East Freo defends big rates rise

A HISTORY of low rates rises for East Fremantle residents is hampering the town’s ability to invest in local infrastructure says the council’s new administrators.

The council’s new strategic community plan has a number of ambitious goals, including increasing sport and recreation facilities, preservation of local heritage and mitigating climate change.

East Fremantle CEO Gary Clark — who took over from veteran CEO Stuart Wearne — says a 6.25 per cent rates rise is necessary to realise the 10-year plan.

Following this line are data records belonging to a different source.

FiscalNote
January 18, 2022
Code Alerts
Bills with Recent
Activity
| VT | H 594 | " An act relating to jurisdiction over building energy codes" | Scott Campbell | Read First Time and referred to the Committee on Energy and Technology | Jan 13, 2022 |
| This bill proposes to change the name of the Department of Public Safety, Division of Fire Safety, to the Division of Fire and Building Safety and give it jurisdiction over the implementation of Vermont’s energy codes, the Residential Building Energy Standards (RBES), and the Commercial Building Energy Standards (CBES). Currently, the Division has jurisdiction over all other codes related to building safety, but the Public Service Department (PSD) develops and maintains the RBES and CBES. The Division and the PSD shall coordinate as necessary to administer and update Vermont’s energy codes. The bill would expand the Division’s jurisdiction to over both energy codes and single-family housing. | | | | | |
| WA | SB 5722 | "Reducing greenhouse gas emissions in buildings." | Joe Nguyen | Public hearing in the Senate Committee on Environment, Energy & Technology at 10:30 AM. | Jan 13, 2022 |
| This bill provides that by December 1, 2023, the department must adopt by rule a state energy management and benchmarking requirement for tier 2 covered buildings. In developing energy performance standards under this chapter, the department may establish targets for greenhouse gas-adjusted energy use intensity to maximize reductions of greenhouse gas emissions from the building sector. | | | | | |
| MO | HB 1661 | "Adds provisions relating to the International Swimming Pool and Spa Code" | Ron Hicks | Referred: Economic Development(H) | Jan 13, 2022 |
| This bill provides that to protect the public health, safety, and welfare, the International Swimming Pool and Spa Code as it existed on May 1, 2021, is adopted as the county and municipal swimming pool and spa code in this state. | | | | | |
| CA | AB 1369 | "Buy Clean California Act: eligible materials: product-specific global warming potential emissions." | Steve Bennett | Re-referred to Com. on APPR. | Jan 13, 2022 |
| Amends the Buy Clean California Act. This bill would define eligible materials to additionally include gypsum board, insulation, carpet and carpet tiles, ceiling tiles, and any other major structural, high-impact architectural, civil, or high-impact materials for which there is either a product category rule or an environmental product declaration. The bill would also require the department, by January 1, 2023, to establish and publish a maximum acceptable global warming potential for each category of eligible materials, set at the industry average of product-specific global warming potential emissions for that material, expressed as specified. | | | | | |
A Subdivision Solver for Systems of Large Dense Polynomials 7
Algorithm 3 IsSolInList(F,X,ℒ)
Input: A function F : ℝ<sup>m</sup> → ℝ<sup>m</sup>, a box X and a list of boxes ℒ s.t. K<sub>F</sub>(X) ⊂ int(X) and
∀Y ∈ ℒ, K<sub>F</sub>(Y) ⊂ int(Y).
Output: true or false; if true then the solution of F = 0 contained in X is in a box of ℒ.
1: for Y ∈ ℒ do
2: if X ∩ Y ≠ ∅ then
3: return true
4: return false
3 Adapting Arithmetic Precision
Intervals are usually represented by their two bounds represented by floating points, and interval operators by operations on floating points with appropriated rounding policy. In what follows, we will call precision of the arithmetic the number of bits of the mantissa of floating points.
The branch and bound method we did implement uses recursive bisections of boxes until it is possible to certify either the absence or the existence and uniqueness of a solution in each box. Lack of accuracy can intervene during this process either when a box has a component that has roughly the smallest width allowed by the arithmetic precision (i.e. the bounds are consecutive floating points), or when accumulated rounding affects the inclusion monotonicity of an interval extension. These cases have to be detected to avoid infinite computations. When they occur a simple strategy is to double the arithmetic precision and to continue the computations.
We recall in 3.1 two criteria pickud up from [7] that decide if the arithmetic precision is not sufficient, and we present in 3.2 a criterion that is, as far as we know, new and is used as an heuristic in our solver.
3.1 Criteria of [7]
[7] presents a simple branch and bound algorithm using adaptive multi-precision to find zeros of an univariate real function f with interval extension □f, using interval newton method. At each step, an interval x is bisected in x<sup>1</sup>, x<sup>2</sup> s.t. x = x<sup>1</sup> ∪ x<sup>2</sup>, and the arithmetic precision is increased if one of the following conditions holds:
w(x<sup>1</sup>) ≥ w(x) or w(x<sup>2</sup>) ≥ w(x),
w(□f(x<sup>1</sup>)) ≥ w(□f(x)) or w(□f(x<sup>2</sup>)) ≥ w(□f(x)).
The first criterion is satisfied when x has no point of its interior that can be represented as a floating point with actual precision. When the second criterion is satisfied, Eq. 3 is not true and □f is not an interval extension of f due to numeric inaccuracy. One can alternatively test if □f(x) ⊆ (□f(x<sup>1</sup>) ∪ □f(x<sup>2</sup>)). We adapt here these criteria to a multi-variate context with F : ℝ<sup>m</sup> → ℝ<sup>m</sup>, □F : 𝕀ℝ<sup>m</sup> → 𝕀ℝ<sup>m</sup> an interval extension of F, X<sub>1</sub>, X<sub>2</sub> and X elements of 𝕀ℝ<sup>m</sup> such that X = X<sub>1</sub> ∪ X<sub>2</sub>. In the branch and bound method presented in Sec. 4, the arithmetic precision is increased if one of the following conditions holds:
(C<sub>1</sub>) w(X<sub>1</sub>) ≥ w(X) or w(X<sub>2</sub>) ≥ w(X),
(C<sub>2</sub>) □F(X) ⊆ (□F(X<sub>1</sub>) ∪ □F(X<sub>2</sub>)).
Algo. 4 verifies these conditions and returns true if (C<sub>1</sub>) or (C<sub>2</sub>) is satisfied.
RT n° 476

“Many local governments are starting to see the consequences of keeping rates low,” he says. “For instance, rate capping is very popular, but they’ve had it in NSW for years, and their local infrastructure is some of the worst in the country.”

During the botched council amalgamation process, WA local government minister Tony Simpson argued larger shires are more cost-effective but East Freo mayor Jim O’Neill says the town fares well compared to its bigger neighbours: “If you were to place a median residential house from East Fremantle into a neighbouring suburb, by comparison you would pay $39 more in Fremantle, $20 more in Melville and $229 in Cockburn,” he says. “Furthermore East Fremantle residential minimum rates are lower than each of our neighbours by $222, $257 and $250 respectively.”

The town’s strategic plan also focuses on parks and playgrounds, the Swan River Foreshore and footpaths and cycleways.

The council aims to keep the rates rise to 6.5 per cent or lower over “coming years”.